▶ _WHAT IS BEING ASKED_: Your answer should be one number: how many lines below hold the word "layout".

▶ _GIVEN DATA_:
=== Begin Enclosure ===

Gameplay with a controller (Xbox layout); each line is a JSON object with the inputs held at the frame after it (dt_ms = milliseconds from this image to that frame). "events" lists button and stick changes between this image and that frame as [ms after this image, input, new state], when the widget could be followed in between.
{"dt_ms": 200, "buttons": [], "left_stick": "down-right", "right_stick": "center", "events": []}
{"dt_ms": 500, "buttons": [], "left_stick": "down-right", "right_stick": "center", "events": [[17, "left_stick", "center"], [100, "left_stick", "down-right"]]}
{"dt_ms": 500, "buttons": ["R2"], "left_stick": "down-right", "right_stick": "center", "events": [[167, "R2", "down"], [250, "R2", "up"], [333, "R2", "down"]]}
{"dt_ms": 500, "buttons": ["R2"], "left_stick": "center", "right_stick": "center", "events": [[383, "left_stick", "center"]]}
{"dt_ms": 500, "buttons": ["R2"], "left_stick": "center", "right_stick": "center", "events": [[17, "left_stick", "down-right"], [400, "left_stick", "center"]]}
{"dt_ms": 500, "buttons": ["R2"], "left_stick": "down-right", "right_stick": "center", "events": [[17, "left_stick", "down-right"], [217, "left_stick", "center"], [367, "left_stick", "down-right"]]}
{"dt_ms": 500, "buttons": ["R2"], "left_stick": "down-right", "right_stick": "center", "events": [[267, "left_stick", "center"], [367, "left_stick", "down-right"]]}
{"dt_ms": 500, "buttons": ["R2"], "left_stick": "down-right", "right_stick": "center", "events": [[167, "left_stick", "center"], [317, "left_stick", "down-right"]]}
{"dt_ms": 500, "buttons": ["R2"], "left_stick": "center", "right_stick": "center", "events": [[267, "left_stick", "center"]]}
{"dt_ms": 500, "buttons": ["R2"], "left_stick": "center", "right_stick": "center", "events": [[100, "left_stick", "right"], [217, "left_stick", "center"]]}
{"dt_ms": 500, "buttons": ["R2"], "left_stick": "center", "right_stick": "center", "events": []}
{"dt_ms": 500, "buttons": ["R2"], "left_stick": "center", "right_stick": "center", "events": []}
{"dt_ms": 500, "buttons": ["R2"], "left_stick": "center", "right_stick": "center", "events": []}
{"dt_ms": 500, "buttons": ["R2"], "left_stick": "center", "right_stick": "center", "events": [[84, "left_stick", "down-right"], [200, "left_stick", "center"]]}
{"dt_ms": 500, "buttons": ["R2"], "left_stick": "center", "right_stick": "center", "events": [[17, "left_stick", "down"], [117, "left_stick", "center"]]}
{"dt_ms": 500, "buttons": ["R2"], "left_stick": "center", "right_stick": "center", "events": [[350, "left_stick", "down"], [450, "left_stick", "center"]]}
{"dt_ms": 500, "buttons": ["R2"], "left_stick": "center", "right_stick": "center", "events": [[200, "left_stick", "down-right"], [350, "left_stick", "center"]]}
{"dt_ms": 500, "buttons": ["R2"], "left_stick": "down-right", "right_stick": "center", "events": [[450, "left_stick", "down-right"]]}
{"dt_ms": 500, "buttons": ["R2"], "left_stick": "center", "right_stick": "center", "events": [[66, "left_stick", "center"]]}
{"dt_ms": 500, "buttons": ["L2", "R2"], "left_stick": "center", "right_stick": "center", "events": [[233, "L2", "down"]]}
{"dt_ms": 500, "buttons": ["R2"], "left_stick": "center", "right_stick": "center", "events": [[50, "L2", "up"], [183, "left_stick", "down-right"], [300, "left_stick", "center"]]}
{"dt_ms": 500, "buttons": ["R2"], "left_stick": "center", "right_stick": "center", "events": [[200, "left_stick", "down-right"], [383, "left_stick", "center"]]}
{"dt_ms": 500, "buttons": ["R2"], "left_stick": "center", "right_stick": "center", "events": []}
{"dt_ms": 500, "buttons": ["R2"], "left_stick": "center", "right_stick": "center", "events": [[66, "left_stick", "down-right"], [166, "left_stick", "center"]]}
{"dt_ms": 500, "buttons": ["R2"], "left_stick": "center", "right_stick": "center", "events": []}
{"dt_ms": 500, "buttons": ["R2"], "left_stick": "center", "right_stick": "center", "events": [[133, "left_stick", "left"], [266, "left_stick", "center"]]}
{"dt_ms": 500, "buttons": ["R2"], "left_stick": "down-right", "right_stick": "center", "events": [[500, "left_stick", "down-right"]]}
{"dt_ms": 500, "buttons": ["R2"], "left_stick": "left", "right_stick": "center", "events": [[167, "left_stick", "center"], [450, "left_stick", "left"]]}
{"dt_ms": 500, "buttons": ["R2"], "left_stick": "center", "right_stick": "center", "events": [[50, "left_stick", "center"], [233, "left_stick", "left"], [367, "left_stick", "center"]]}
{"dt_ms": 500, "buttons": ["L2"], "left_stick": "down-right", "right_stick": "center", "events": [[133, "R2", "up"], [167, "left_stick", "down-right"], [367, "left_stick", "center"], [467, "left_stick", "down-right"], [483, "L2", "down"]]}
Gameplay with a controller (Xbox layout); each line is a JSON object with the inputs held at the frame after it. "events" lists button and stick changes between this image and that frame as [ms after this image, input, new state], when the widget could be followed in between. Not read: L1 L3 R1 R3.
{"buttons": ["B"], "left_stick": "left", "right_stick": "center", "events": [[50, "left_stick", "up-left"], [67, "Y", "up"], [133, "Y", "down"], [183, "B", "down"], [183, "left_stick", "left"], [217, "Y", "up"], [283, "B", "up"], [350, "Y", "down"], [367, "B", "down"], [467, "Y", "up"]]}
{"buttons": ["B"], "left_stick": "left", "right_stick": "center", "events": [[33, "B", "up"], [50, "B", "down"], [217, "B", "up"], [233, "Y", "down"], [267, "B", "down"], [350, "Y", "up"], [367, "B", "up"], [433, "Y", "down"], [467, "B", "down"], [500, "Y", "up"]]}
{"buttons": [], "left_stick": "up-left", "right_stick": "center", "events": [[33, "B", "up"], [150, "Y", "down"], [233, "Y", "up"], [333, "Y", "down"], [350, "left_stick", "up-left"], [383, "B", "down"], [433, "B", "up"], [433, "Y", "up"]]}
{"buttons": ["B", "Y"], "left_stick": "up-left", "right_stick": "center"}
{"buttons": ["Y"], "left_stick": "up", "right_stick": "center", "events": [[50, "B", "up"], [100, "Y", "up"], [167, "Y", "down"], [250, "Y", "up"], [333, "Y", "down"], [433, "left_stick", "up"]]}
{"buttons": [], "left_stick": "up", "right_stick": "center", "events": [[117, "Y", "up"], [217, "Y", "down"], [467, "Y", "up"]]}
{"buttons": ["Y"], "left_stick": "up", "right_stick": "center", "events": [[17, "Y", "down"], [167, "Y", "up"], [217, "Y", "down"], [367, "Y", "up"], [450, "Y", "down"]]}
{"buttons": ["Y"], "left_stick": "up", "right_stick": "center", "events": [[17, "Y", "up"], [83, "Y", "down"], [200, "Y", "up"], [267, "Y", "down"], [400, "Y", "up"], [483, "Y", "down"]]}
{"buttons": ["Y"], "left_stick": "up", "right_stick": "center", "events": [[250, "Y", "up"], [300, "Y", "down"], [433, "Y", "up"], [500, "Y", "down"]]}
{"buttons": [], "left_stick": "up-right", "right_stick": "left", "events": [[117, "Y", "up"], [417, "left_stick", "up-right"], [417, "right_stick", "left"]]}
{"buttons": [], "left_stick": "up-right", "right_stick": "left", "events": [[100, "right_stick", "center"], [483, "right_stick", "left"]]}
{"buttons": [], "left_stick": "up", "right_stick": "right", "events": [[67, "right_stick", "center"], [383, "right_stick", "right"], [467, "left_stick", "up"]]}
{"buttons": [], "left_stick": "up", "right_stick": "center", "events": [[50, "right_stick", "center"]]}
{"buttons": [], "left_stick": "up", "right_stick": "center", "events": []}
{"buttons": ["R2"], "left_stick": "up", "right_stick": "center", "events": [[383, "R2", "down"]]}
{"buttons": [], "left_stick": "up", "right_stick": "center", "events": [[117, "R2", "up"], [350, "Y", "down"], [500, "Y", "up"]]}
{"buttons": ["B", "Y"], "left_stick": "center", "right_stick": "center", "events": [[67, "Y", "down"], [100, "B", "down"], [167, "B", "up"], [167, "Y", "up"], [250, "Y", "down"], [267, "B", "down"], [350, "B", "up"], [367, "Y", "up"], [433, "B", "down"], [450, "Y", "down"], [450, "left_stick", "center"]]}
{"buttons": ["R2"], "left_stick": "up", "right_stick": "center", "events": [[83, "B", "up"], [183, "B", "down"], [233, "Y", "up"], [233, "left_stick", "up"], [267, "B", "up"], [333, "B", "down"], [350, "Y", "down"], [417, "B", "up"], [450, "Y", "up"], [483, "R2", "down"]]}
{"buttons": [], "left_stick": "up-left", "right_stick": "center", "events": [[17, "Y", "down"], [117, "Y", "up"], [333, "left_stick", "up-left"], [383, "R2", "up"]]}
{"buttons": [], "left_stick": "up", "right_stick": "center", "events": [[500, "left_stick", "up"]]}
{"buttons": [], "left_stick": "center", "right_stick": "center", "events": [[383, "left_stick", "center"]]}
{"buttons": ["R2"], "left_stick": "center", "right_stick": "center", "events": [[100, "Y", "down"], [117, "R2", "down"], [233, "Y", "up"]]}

=== End Enclosure ===

▶ _RESPONSE TO THIS EXERCISE_: 2